Кое-кто уже тогда внимательно присматривался к детищу Фридриха Вильгельма. 27 июня 1725 г. австрийский обер-шпион граф Зекендорф писал в Вену принцу Евгению о впечатляющих «красоте и порядке» прусских частей, о превосходном состоянии их полков и лошадей, ружей и амуниции. Несомненно, Фридрих Вильгельм создал военный шедевр, уникальный в мировой практике. Но одновременно Зекендорф сообщал: «При этом офицеров и нижние чины держат в рабском страхе и подвергают жесткой дисциплине. Офицер, забывший припудрить волосы, может быть разжалован». (Согласно тогдашним предписаниям, парик следовало посыпать белой пудрой.)

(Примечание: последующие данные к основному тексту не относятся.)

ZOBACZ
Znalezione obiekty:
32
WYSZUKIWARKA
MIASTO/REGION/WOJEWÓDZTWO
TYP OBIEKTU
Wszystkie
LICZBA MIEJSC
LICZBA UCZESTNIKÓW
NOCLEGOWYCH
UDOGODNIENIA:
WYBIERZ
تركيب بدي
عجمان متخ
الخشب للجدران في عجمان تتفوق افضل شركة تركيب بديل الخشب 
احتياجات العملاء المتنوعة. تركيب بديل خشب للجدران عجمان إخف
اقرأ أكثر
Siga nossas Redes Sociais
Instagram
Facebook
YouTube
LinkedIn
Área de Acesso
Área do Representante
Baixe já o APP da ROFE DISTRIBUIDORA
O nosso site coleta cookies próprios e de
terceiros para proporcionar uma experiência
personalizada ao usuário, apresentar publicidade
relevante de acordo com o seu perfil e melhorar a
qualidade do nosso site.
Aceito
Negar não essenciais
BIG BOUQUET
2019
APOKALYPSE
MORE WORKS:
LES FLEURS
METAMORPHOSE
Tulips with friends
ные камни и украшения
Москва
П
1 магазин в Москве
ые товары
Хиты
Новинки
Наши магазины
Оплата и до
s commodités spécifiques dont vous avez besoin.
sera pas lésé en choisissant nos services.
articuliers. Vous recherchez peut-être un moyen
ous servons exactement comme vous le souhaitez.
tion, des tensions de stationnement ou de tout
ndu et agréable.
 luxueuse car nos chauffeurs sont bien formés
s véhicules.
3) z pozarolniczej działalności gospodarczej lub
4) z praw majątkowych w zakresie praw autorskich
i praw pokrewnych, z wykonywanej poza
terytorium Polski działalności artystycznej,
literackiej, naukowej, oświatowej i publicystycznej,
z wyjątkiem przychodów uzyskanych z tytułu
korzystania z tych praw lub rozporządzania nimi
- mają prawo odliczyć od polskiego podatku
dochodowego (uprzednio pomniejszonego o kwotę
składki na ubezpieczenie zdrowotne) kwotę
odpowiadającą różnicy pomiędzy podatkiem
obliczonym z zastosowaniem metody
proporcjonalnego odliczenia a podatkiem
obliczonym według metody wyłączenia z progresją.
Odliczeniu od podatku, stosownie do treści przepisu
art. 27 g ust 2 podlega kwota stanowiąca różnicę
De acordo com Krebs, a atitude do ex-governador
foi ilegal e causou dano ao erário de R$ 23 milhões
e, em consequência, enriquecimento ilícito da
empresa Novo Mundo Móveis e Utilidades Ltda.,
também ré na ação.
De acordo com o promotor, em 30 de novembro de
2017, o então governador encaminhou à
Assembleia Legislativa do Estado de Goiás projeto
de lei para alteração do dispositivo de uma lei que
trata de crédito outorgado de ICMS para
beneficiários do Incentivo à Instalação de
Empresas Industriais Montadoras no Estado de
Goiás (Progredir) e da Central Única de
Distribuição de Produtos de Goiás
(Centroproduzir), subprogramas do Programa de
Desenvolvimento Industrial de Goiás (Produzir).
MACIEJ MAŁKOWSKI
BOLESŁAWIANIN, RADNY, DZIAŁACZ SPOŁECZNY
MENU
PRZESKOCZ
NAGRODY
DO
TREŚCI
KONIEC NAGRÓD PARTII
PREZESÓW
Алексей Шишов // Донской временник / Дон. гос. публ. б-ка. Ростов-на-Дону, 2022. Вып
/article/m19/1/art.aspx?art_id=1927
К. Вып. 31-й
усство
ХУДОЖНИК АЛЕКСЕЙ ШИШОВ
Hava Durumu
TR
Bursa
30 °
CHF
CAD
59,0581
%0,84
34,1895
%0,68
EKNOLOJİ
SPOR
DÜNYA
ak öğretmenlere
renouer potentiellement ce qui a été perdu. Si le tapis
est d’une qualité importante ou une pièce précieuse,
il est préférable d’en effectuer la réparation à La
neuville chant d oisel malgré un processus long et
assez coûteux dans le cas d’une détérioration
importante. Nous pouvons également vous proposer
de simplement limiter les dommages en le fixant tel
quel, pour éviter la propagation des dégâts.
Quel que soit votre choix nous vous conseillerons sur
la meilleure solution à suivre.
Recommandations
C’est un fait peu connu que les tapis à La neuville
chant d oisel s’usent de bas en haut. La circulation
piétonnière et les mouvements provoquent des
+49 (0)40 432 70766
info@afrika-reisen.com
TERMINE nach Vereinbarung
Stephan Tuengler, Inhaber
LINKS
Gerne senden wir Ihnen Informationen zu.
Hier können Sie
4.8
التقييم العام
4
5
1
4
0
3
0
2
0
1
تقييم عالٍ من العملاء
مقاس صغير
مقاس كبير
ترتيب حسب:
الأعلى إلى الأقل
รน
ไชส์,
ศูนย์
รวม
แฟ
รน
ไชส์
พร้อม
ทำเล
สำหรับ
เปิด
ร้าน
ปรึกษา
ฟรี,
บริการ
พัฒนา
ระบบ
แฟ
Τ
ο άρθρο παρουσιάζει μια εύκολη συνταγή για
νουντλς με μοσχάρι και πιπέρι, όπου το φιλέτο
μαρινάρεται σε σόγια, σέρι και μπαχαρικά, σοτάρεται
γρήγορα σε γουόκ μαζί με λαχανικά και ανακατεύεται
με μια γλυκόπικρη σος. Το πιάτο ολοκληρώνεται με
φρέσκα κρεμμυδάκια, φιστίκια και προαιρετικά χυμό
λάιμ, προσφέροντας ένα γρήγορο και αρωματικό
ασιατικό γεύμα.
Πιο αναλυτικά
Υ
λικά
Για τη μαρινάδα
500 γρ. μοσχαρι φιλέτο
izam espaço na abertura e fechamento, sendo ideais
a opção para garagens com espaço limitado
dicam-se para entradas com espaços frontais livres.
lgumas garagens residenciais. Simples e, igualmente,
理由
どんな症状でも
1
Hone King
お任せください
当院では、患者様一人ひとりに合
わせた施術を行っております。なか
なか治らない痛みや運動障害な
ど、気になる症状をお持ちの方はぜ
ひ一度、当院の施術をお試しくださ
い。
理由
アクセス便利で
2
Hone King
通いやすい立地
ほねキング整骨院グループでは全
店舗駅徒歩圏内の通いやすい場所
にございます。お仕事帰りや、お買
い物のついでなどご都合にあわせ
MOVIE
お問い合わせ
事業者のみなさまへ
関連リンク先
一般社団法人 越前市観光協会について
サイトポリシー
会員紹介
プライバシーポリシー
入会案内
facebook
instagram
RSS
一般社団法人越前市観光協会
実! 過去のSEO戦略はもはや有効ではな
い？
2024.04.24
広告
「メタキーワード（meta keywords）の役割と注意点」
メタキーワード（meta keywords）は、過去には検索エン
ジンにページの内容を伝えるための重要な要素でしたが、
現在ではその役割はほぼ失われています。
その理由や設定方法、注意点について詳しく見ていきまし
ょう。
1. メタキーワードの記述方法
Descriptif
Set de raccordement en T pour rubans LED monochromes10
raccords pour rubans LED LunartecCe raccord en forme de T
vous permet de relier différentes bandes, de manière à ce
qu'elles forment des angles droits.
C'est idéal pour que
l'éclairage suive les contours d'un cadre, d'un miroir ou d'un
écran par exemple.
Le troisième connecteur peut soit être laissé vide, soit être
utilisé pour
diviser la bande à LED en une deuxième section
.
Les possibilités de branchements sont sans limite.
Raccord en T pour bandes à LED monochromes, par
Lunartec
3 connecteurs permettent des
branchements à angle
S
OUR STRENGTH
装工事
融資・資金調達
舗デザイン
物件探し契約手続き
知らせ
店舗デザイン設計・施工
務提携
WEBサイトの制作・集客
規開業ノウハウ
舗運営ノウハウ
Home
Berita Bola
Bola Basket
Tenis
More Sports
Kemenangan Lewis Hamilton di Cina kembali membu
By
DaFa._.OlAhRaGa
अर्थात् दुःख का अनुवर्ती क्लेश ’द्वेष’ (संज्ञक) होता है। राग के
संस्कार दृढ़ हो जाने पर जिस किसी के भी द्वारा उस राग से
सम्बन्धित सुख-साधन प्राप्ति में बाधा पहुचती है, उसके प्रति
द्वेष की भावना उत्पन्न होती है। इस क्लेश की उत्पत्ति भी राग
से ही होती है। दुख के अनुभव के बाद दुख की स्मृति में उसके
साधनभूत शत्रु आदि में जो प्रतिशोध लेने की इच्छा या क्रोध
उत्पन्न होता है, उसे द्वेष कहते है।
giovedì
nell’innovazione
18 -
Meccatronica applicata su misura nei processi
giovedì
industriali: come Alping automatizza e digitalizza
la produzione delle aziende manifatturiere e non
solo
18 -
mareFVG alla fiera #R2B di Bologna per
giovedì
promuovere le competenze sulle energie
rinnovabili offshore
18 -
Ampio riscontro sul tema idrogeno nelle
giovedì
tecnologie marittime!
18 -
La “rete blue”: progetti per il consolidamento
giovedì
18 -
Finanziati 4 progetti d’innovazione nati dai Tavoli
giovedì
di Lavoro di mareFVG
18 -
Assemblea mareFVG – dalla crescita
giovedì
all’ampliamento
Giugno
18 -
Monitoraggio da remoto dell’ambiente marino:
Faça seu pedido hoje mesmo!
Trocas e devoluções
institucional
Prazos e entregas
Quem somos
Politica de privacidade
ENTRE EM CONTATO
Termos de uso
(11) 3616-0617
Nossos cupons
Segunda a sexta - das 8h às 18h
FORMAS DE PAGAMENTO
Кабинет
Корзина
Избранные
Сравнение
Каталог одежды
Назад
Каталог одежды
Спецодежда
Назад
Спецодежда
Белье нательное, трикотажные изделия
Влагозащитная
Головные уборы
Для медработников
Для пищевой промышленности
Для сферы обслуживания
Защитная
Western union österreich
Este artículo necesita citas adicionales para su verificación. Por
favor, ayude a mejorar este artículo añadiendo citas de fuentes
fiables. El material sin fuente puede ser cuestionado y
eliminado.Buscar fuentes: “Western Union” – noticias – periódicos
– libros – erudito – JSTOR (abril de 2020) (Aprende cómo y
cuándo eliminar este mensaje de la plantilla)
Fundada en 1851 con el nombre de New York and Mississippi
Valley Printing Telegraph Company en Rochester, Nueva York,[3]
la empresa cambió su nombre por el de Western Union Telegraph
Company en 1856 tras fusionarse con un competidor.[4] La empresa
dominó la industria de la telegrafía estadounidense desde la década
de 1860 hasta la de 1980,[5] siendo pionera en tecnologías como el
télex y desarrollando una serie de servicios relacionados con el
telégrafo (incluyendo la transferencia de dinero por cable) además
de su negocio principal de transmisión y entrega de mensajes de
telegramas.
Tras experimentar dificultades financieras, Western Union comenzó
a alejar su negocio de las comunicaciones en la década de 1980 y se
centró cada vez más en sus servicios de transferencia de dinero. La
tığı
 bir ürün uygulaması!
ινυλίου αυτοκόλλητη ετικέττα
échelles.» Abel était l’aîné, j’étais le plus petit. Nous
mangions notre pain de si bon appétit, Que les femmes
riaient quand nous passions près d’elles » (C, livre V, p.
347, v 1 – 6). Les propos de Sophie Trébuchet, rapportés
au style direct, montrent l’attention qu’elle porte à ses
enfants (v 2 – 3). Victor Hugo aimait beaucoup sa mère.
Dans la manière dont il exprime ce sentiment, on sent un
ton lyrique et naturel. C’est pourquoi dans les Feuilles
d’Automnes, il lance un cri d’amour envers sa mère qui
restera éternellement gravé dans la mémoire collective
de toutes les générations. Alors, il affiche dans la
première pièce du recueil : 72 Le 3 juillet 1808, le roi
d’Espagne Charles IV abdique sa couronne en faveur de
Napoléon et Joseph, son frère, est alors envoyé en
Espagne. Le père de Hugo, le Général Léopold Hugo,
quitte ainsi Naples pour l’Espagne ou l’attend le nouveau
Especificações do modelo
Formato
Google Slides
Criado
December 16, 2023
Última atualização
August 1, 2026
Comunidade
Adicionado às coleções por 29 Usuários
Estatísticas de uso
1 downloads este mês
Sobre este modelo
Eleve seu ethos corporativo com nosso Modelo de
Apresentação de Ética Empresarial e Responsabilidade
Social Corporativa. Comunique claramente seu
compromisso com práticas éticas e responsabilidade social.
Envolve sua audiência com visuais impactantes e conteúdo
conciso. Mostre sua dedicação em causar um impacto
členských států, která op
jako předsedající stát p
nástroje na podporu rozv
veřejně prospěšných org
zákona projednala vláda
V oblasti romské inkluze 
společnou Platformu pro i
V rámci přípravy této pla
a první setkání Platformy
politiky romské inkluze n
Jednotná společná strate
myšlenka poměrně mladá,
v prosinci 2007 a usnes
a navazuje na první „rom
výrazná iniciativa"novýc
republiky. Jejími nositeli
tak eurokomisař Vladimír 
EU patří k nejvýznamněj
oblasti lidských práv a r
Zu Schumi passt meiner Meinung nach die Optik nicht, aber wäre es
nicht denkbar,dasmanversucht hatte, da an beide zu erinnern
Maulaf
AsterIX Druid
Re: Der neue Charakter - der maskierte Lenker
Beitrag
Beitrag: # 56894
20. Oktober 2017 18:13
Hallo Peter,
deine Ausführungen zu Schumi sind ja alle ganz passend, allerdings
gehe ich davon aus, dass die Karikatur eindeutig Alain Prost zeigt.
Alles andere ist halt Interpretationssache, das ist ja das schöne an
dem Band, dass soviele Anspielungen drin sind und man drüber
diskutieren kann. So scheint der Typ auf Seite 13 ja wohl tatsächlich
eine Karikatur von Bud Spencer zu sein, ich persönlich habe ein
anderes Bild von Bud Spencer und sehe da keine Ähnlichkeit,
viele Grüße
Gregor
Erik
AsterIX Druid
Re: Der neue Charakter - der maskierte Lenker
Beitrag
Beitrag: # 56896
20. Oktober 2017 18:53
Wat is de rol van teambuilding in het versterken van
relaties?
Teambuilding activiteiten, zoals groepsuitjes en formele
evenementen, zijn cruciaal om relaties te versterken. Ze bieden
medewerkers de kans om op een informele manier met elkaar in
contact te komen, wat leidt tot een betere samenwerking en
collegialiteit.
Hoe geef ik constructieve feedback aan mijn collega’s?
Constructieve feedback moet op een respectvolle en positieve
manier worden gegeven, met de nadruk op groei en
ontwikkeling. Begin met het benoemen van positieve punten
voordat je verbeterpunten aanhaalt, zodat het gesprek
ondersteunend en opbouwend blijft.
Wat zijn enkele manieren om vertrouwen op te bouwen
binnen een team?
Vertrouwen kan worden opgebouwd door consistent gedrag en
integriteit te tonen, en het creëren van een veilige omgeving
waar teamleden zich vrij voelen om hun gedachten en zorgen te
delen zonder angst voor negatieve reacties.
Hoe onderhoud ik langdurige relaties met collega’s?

Такова была обратная сторона медали: Фридрих Вильгельм держал армию под ярмом прямо-таки варварской дисциплины. «Болтовня», то есть ропот и пререкания в строю, немедленно каралась палками. Отказавшийся выполнять приказ трижды прогонялся сквозь строй (это называлось «бегать под шпицрутенами»), из которого выходил полуживым. Побег, дезертирство карались смертью. Впрочем, такие наказания существовали везде. Было только одно исключение: маленькая армия Ганновера, отказавшаяся от услуг иностранных наемников и питавшая отвращение к телесным наказаниям солдат. Самой ужасной являлась участь простого человека на кораблях британского флота: за малейшую провинность его спину могли до костей обработать девятихвостой «кошкой» либо повесить на корабельной рее и медленно задушить. В прусской армии существовали порядки не намного более гуманные. Впрочем, граф Зекендорф отметил, чем прусская армия выгодно отличается от всех других: офицерам запрещено выряжаться, а также передавать «воспитание» нижних чинов в руки унтер-офицеров. Как и все в армии, офицер нес предельно полный груз ответственности и служебных обязанностей, а взгляд вездесущего монарха, обращенный на офицера, был особенно придирчив.